If you want a piece of trivia that really encapsulates this, here you go: This week in Charlotte, roughly 24,000 people turned out for their Democratic mayoral primary. In 2020, 38,000 people voted in Winston-Salem’s Democratic mayoral primary, which was held on the same day as the presidential primary.
Charlotte’s population is three times larger than Winston-Salem’s.
Hence, says Cohen, changing election days isn’t enough. You have to change the year. “Tinkering with which date in the odd-numbered year to have a municipal election is simply moving the deck chairs on the voter turnout Titanic,” he tweeted this week.
Will it happen? Who knows! In 2016, state lawmakers passed a law that stated: “It is the intent of the General Assembly to provide for even‑numbered year municipal elections, effective with the 2020 election cycle.” They directed a committee to study ways to make it happen and to report back by early 2017. Later that year, a bipartisan group of house and senate lawmakers introduced bills to change all mayoral and city council elections in the state to even-numbered years. And then … those bills immediately died in committee, and nobody’s filed a similar bill since then.
Even so, on a town-by-town basis, more places are moving away from odd-year elections (although some people are still banging the anti-partisanship drum). As recently as June, small towns in Polk, Henderson, Rutherford, Craven, and Iredell Counties got the go-ahead to move their elections to even-numbered years, and more and more are getting permission to make their municipal elections partisan. In an era where sweeping elections changes (Redistricting!
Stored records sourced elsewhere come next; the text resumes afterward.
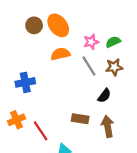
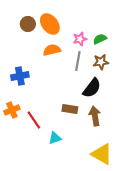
gray line: (89, 66) -> (78, 61), turned 42
black semicircle: (104, 96) -> (92, 88), size x1.5

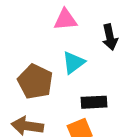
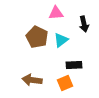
brown pentagon: (35, 82) -> (37, 37), moved

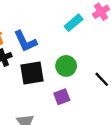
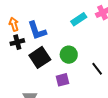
black square: (32, 73) -> (40, 57), turned -30

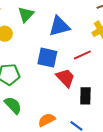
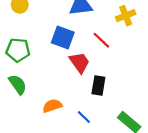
red line: (82, 55) -> (101, 40), turned 60

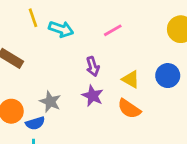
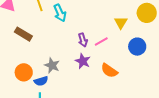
cyan arrow: (61, 29) -> (60, 13), turned 48
pink line: (113, 30) -> (101, 41), moved
yellow triangle: (131, 79) -> (121, 23), moved, turned 32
Voter ID!) might affect turnout, more and more towns are taking it upon themselves to get more people involved.
So Charlotte and Sanford, it’s understandable that you may be mad about the low turnout. Just remember: There’s always next year.
I first ran in a municipal election in 1981 and have won and lost some ever since. Randolph county hasn’t elected a democrat to local office in more than 40 years, so nonpartisan elections are the only hope for any alternative viewpoints. Our legislators have already changed 2 towns to the national schedule. Smaller towns resist, partly due to tradition- when I started all municipal elections were for two year terms. And used paper ballots. Our mayors race is still a two year term, and 4 year terms for commissioners are staggered so some happen every two years. Without professional paid managers, 4 years is a long time to endure poor town management.
Good article!! More education to all voters is still needed, right? Why don't you go the Tik Tok route about it? seriously!